_Data provided_
· · · ·

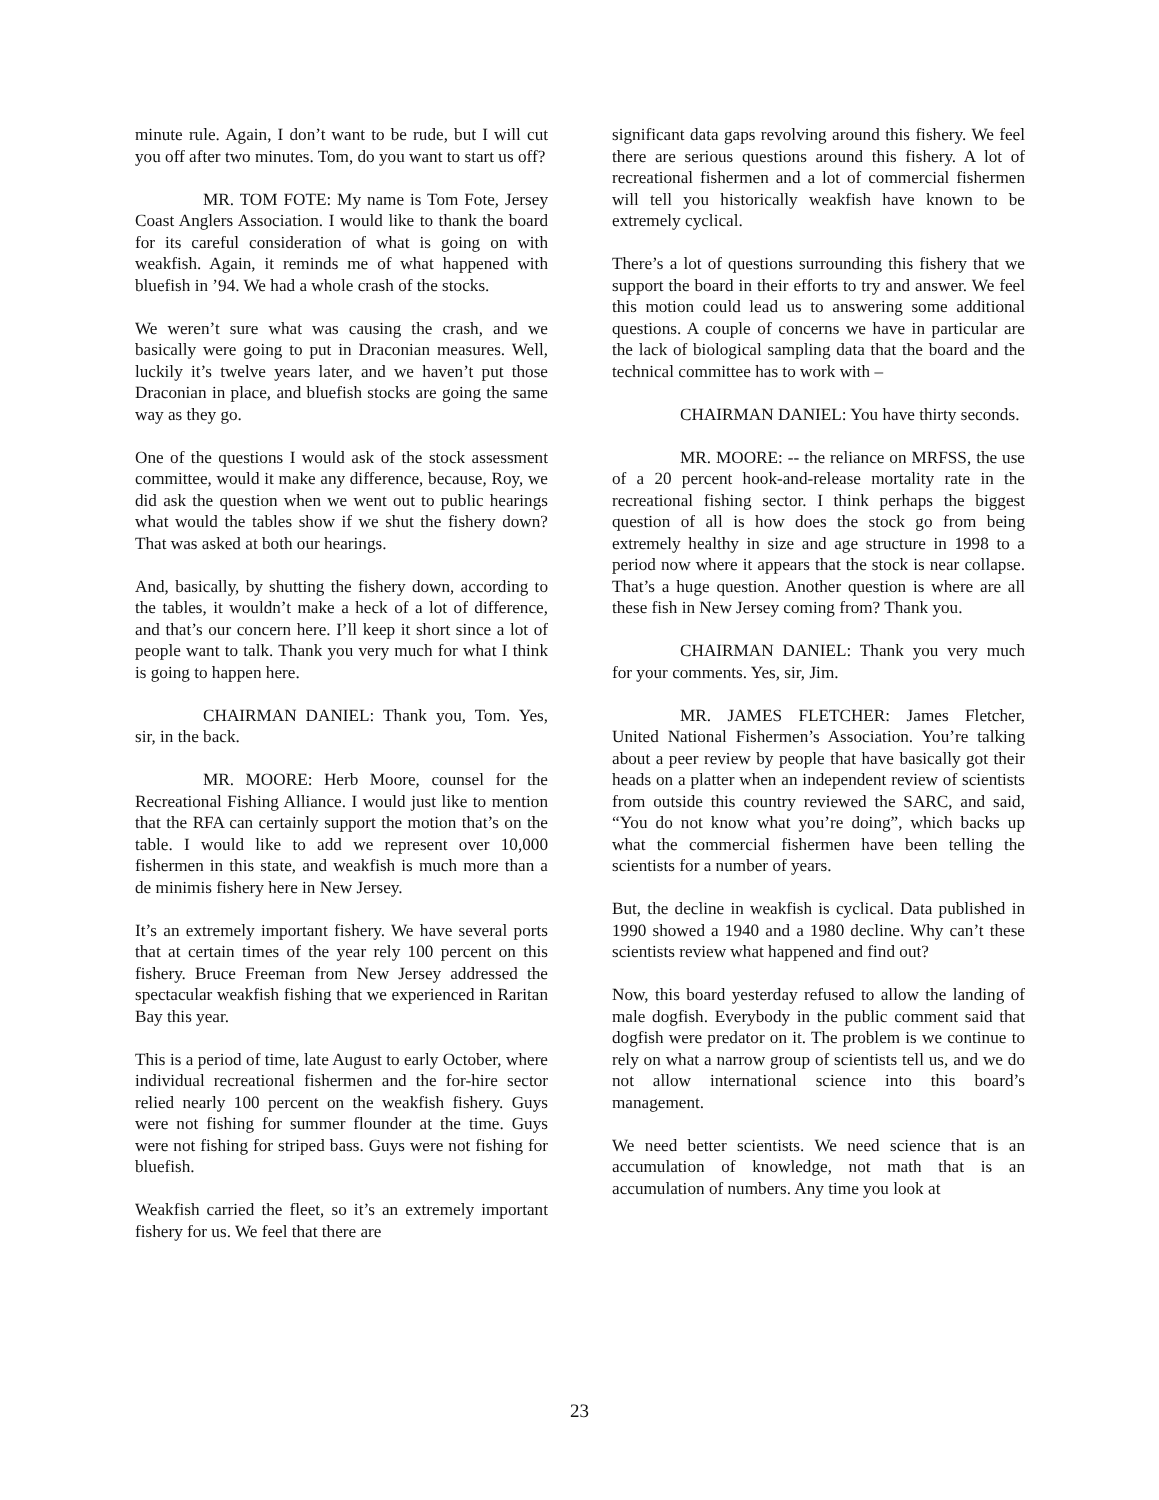minute rule. Again, I don’t want to be rude, but I will cut you off after two minutes. Tom, do you want to start us off?
MR. TOM FOTE: My name is Tom Fote, Jersey Coast Anglers Association. I would like to thank the board for its careful consideration of what is going on with weakfish. Again, it reminds me of what happened with bluefish in ’94. We had a whole crash of the stocks.
We weren’t sure what was causing the crash, and we basically were going to put in Draconian measures. Well, luckily it’s twelve years later, and we haven’t put those Draconian in place, and bluefish stocks are going the same way as they go.
One of the questions I would ask of the stock assessment committee, would it make any difference, because, Roy, we did ask the question when we went out to public hearings what would the tables show if we shut the fishery down? That was asked at both our hearings.
And, basically, by shutting the fishery down, according to the tables, it wouldn’t make a heck of a lot of difference, and that’s our concern here. I’ll keep it short since a lot of people want to talk. Thank you very much for what I think is going to happen here.
CHAIRMAN DANIEL: Thank you, Tom. Yes, sir, in the back.
MR. MOORE: Herb Moore, counsel for the Recreational Fishing Alliance. I would just like to mention that the RFA can certainly support the motion that’s on the table. I would like to add we represent over 10,000 fishermen in this state, and weakfish is much more than a de minimis fishery here in New Jersey.
It’s an extremely important fishery. We have several ports that at certain times of the year rely 100 percent on this fishery. Bruce Freeman from New Jersey addressed the spectacular weakfish fishing that we experienced in Raritan Bay this year.
This is a period of time, late August to early October, where individual recreational fishermen and the for-hire sector relied nearly 100 percent on the weakfish fishery. Guys were not fishing for summer flounder at the time. Guys were not fishing for striped bass. Guys were not fishing for bluefish.
Weakfish carried the fleet, so it’s an extremely important fishery for us. We feel that there are
significant data gaps revolving around this fishery. We feel there are serious questions around this fishery. A lot of recreational fishermen and a lot of commercial fishermen will tell you historically weakfish have known to be extremely cyclical.
There’s a lot of questions surrounding this fishery that we support the board in their efforts to try and answer. We feel this motion could lead us to answering some additional questions. A couple of concerns we have in particular are the lack of biological sampling data that the board and the technical committee has to work with –
CHAIRMAN DANIEL: You have thirty seconds.
MR. MOORE: -- the reliance on MRFSS, the use of a 20 percent hook-and-release mortality rate in the recreational fishing sector. I think perhaps the biggest question of all is how does the stock go from being extremely healthy in size and age structure in 1998 to a period now where it appears that the stock is near collapse. That’s a huge question. Another question is where are all these fish in New Jersey coming from? Thank you.
CHAIRMAN DANIEL: Thank you very much for your comments. Yes, sir, Jim.
MR. JAMES FLETCHER: James Fletcher, United National Fishermen’s Association. You’re talking about a peer review by people that have basically got their heads on a platter when an independent review of scientists from outside this country reviewed the SARC, and said, “You do not know what you’re doing”, which backs up what the commercial fishermen have been telling the scientists for a number of years.
But, the decline in weakfish is cyclical. Data published in 1990 showed a 1940 and a 1980 decline. Why can’t these scientists review what happened and find out?
Now, this board yesterday refused to allow the landing of male dogfish. Everybody in the public comment said that dogfish were predator on it. The problem is we continue to rely on what a narrow group of scientists tell us, and we do not allow international science into this board’s management.
We need better scientists. We need science that is an accumulation of knowledge, not math that is an accumulation of numbers. Any time you look at
23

· · · ·

_Instructions to follow_
Scan the lines above, and whenever one holds the string "DANIEL", copy it.

_Task answer_
CHAIRMAN DANIEL: Thank you, Tom. Yes, sir, in the back.
CHAIRMAN DANIEL: You have thirty seconds.
CHAIRMAN DANIEL: Thank you very much for your comments. Yes, sir, Jim.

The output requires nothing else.